Can Watching Golf Be Good for Your Health?

Boys, you may want to get this information to your wife before the next Tour event.

Remember when watching sports was seen as a Homer Simpson-like activity? All that sitting/maintaining a couch butt groove for hours, shoveling in junk food, and slowly raising blood pressure through a frustrating home team.

Apparently, watching sports isn’t an unhealthy pastime – particularly to those who watch golf.

Golf spectators can get the same benefits as the players on the course, says Dr. Andrew Murray, a sports medicine doctor at Edinburgh University. Longevity, physical, and mental health, he hypothesizes, are all boosted by watching the laid-back sport.

Murray is working on a five-year project to examine the health gains from golf for players and spectators.
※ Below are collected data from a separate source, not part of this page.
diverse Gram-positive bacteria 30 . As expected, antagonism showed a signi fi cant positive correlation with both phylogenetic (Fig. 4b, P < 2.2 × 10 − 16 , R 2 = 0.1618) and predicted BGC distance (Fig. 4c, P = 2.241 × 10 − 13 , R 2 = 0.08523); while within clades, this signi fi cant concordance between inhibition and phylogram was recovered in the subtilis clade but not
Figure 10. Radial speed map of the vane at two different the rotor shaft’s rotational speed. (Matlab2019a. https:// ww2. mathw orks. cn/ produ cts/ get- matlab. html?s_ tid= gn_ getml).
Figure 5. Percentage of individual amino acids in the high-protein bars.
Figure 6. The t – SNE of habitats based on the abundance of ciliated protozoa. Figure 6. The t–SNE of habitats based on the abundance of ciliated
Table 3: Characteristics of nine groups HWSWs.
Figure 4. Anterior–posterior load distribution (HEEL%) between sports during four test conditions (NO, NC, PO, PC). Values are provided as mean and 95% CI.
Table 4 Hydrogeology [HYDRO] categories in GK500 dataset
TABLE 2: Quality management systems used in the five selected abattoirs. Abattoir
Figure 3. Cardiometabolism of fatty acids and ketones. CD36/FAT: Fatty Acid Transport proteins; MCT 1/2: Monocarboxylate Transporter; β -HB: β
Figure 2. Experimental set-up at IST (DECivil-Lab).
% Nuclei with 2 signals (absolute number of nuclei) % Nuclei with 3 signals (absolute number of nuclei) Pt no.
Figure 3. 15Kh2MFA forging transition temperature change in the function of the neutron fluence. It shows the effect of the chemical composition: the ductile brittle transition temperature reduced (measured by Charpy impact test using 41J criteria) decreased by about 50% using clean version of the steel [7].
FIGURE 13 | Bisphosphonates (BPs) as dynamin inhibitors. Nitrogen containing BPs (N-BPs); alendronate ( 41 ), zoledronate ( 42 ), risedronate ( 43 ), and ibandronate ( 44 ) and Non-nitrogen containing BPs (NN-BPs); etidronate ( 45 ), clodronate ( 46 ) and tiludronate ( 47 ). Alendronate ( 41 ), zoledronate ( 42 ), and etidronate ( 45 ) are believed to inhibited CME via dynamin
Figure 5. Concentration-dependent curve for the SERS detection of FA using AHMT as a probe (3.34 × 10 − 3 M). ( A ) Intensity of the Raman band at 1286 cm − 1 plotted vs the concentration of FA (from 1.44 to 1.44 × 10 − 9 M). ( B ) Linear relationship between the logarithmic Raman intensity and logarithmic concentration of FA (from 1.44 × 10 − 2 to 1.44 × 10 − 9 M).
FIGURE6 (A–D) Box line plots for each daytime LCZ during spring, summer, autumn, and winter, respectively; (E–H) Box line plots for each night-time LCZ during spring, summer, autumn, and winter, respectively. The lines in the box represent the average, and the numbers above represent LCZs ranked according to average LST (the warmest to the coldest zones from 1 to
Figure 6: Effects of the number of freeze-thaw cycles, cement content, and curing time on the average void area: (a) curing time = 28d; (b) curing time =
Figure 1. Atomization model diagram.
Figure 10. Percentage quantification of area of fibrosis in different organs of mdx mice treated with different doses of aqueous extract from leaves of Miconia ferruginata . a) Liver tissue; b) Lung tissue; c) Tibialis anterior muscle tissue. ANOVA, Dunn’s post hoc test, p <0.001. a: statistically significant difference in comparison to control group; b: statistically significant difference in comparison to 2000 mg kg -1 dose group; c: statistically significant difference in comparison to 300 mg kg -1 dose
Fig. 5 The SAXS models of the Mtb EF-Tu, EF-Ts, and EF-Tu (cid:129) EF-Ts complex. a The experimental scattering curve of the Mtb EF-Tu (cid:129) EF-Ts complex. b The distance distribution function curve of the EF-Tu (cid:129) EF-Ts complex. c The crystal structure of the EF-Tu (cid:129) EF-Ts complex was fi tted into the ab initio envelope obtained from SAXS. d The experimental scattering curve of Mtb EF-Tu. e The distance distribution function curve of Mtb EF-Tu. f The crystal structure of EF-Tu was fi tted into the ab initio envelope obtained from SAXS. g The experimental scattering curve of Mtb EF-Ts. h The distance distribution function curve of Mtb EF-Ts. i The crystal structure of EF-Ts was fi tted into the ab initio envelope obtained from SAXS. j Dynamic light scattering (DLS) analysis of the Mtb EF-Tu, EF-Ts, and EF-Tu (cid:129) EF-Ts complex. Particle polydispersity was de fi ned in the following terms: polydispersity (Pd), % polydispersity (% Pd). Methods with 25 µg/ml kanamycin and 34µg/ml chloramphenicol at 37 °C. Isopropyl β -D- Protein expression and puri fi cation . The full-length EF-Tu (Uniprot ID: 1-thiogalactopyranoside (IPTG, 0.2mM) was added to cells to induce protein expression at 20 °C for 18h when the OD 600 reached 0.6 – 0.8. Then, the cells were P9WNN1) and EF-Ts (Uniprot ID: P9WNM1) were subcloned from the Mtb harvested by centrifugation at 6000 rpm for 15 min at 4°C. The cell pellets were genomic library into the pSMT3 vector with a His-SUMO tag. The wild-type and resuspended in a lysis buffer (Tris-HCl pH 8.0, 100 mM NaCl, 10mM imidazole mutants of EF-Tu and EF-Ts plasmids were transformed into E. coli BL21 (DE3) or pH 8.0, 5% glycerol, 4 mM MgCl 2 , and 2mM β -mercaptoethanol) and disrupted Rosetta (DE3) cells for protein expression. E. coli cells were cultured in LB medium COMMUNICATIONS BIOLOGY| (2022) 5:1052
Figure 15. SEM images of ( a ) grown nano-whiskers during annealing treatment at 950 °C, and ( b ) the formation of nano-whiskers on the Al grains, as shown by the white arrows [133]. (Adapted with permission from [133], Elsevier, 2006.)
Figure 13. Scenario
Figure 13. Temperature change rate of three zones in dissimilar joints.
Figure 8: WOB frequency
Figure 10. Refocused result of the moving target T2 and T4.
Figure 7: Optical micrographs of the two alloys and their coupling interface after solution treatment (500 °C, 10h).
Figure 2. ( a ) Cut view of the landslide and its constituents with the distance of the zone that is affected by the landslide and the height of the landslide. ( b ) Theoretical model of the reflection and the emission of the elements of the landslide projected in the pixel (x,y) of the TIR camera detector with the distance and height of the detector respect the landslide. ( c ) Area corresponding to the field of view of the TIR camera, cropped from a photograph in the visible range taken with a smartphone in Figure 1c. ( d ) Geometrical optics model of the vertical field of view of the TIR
“With golf, people tend to wander the course following their favourite players and potentially doing useful physical activity,” he said.

“When I was at the Open this year, there was an army of spectators walking the five miles around the course with the likes of Henrik Stenson. I noted my wife, who is 35 weeks pregnant, had racked up 12,000-odd steps, so we are looking to assess whether this is the exception, or perhaps the norm.

“There are absolutely top class golf and sports events in Scotland each year, and I guess many people don’t appreciate that by watching in person and getting these steps in, your health can benefit as well as getting to watch the big names.”

Even some golfing organizations are beginning to advocate the health positives of being a spectator of the sport. Throughout the Ryder Cup, Walk the Course incentivized spectators with prizes if they walked through various areas of the course, stopping in at various checkpoints.

After the event, the organizers said Walk the Course participants walked more than four times round the world!

At the Paul Lawrie Matchplay, observers are encouraged to size their steps up against the golfers, who usually take 10,000 to 12,000 steps.

“We think that golf may be unique, in that spectators can walk the course, see the action and get some exercise which we know helps people live longer and happier,” said the man himself, Paul Lawrie.

“We’re urging spectators to come to the Aberdeen Asset Management Paul Lawrie Matchplay, watch some of the best in Europe, and potentially benefit their health.”